Bu sayfayı yazdır

Allahü teâlânın takdîri yerini bulacaktır

Arabzâde Atâullah Efendi Seksenaltıncı Osmanlı Şeyhülislâmıdır. 1132 (m. 1719)’de İstanbul’da doğdu. 1199 (m. 1785)’de İstanbul’da vefât etti. Bir dersinde buyurdu ki:

Kaza ve kadere inanmak ve bütün hayırları ve şerleri cenâb-ı Hakk'tan bilmek, Müslümanlar için nasıl bir vazîfe ise, hayırlı işleri yapmak ve şer olan, fena olan işlerden kaçınmak için çalışmak da, vazîfedir. Allahü teâlânın, bir şeyin nasıl olacağını, olmadan evvel bilmesi ve o bilgisine göre takdîr ve irâde buyurması, insanlara cebretmek olmaz. Çünkü kulların irâde ve ihtiyârlarını nasıl kullanacağını da ezelde biliyordu. Bu bilmesi ve takdîr etmesi, kulların arzularına, irâdelerine zıt değildir. Cenâb-ı Hakk'ın ezelde bilmesi, işlerin olmasına veya olmamasına bir tesir yapmıyor. (İlim, malûma tâbidir) sözü de, ilmin işlere tesir etmeyeceğini anlatmak için söylenmiştir.
Bir insan, iyi veya kötü bir iş yapar. Allahü teâlâ, ezelde yani çok önceden, o işin yapılacağını bilmiş ve bildiğine göre takdîr eylemiştir. Allahü teâlânın takdîri yerini bulacaktır ve bu takdîre sebep olan ilmi de yanlış çıkmayacaktır.
Görülüyor ki, insan bu işi yapmakta mecbûr olmuş değildir. Allahü teâlâ, bu kimsenin o işi kendi irâdesi ile, arzusu ile yapacağını ezelde bilmiştir. Kulun ihtiyârı, yâni irâdesi, ezeldeki kaza ve kaderin sebebi olmaktadır.
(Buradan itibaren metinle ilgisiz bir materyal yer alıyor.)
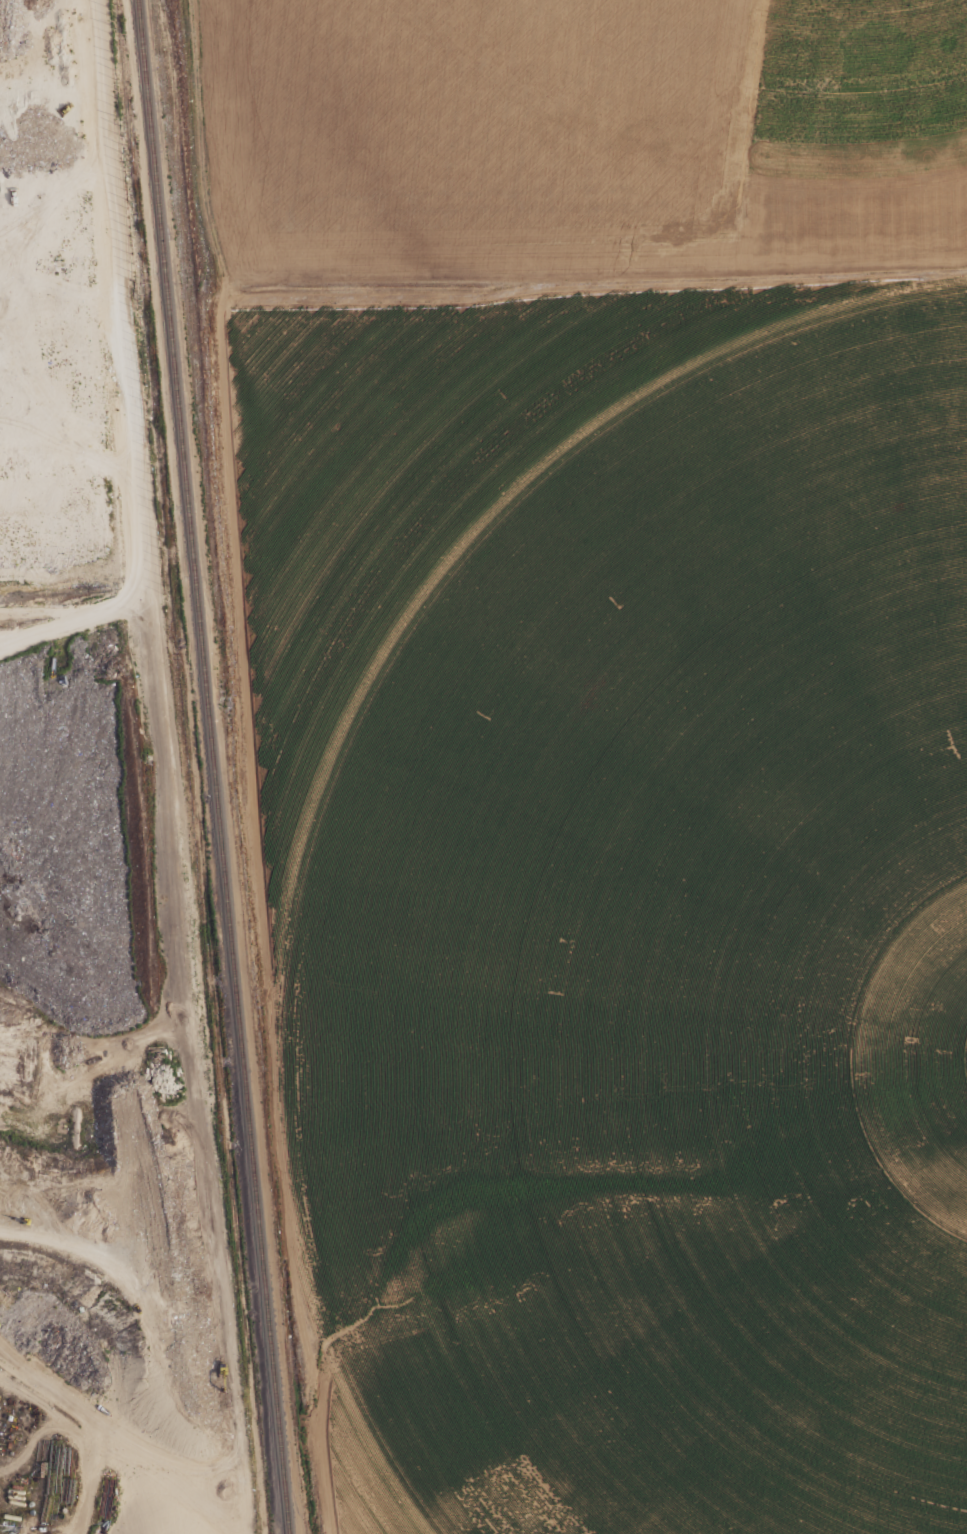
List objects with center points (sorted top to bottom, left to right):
road: (596, 280)
road: (128, 363)
road: (42, 611)
crop: (619, 657)
road: (240, 766)
railway: (214, 767)
road: (171, 825)
road: (99, 1252)
road: (218, 1268)
crop: (638, 1275)
road: (110, 1430)
road: (70, 1440)
road: (29, 1447)

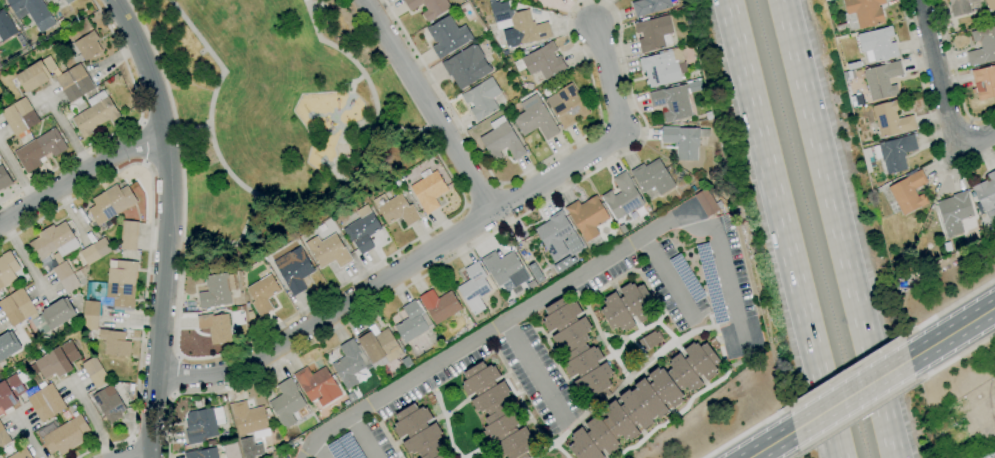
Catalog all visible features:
building: (47, 0)
building: (530, 0)
building: (68, 1)
building: (989, 4)
building: (429, 7)
building: (649, 7)
building: (958, 7)
building: (34, 12)
building: (862, 13)
building: (517, 25)
building: (5, 26)
building: (652, 33)
building: (447, 36)
building: (21, 40)
building: (876, 44)
building: (981, 45)
building: (88, 46)
building: (544, 62)
building: (466, 66)
building: (660, 69)
road: (939, 73)
road: (954, 73)
building: (33, 76)
building: (80, 79)
building: (881, 80)
building: (983, 82)
building: (68, 86)
road: (440, 92)
building: (481, 99)
building: (672, 102)
road: (431, 105)
building: (567, 105)
building: (25, 112)
road: (597, 113)
road: (929, 115)
building: (95, 116)
park: (275, 116)
building: (534, 118)
building: (890, 119)
building: (13, 120)
road: (126, 127)
road: (400, 129)
road: (69, 133)
road: (976, 138)
building: (682, 141)
road: (141, 142)
building: (502, 142)
road: (602, 143)
building: (39, 150)
building: (894, 153)
road: (16, 174)
road: (78, 175)
building: (652, 176)
building: (4, 179)
building: (428, 191)
building: (907, 193)
building: (986, 194)
road: (481, 195)
building: (622, 197)
building: (706, 202)
building: (111, 203)
road: (295, 203)
building: (398, 211)
building: (952, 213)
road: (72, 215)
building: (587, 216)
road: (166, 224)
road: (784, 228)
road: (839, 229)
building: (362, 230)
building: (554, 234)
building: (129, 236)
road: (148, 245)
building: (95, 251)
building: (328, 251)
building: (57, 252)
road: (454, 256)
road: (25, 261)
building: (504, 268)
building: (7, 269)
building: (293, 270)
road: (725, 272)
road: (668, 279)
building: (121, 284)
building: (531, 284)
building: (474, 288)
building: (217, 290)
building: (262, 294)
building: (439, 305)
building: (626, 306)
road: (947, 307)
building: (17, 308)
road: (327, 310)
building: (57, 313)
building: (90, 316)
road: (130, 319)
building: (411, 322)
road: (495, 326)
building: (215, 327)
road: (951, 333)
building: (648, 340)
building: (114, 343)
building: (8, 345)
building: (379, 346)
building: (577, 348)
road: (202, 357)
road: (954, 359)
building: (58, 360)
building: (349, 363)
road: (533, 371)
road: (843, 371)
building: (94, 372)
road: (176, 376)
building: (317, 385)
building: (11, 390)
road: (850, 395)
building: (351, 397)
building: (44, 402)
building: (645, 402)
building: (286, 403)
building: (109, 404)
building: (496, 411)
road: (91, 416)
road: (856, 419)
building: (249, 421)
building: (200, 426)
building: (418, 432)
road: (744, 432)
road: (27, 435)
building: (65, 436)
road: (361, 437)
building: (3, 438)
road: (770, 444)
road: (130, 448)
road: (319, 449)
building: (201, 453)
building: (20, 454)
road: (796, 456)
building: (993, 456)
road: (138, 457)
Bundan anlaşılıyor ki, Allahü teâlâ, o işin yapılacağını ezelde bildiği ve öylece takdîr ettiği için, insan o işi yapmağı irâde edecek değildir. İnsanın irâdesini, o işi yapmaya kullandığı için, yâni o işi yapmak isteyeceğini Allahü teâlâ ezelde bildiği için takdîr eylemiştir. İnsanın bir işi yapmasına ilk sebep, onun kendi irâde ve ihtiyârıdır. Kulun kendi arzusu ile yaptığı bir işi, Allahü teâlâ ezelde takdîr etmiş ise de, o insanın irâdesi ve ihtiyârı da, ezelî ve belki takdîrden önce ilm-i ilâhîdedir. Böyle olduğu için, ezeldeki takdîr, kulun irâde ve ihtiyârına yardım etmiş olur.
Kul kendi kendine bir şey yapamayacağı, her şeyi Allahü teâlânın yaratması lâzım geleceği için, kulun bir işe olan irâdesini Cenâb-ı Hakk, kendi takdîri ile yaptırmaktadır. Cenâb-ı Hakk'ın yaratması, insan irâde ve ihtiyârını kullandıktan sonra oluyor. İşin irâde-i cüz'iyye ve kesb denilen bu kısmı insana ait olup, bunu Allahü teâlâ halk ve icat etmez. Çünkü bu, bir varlık değildir. Halk ve icat, hariçte var olan şeylerde olur.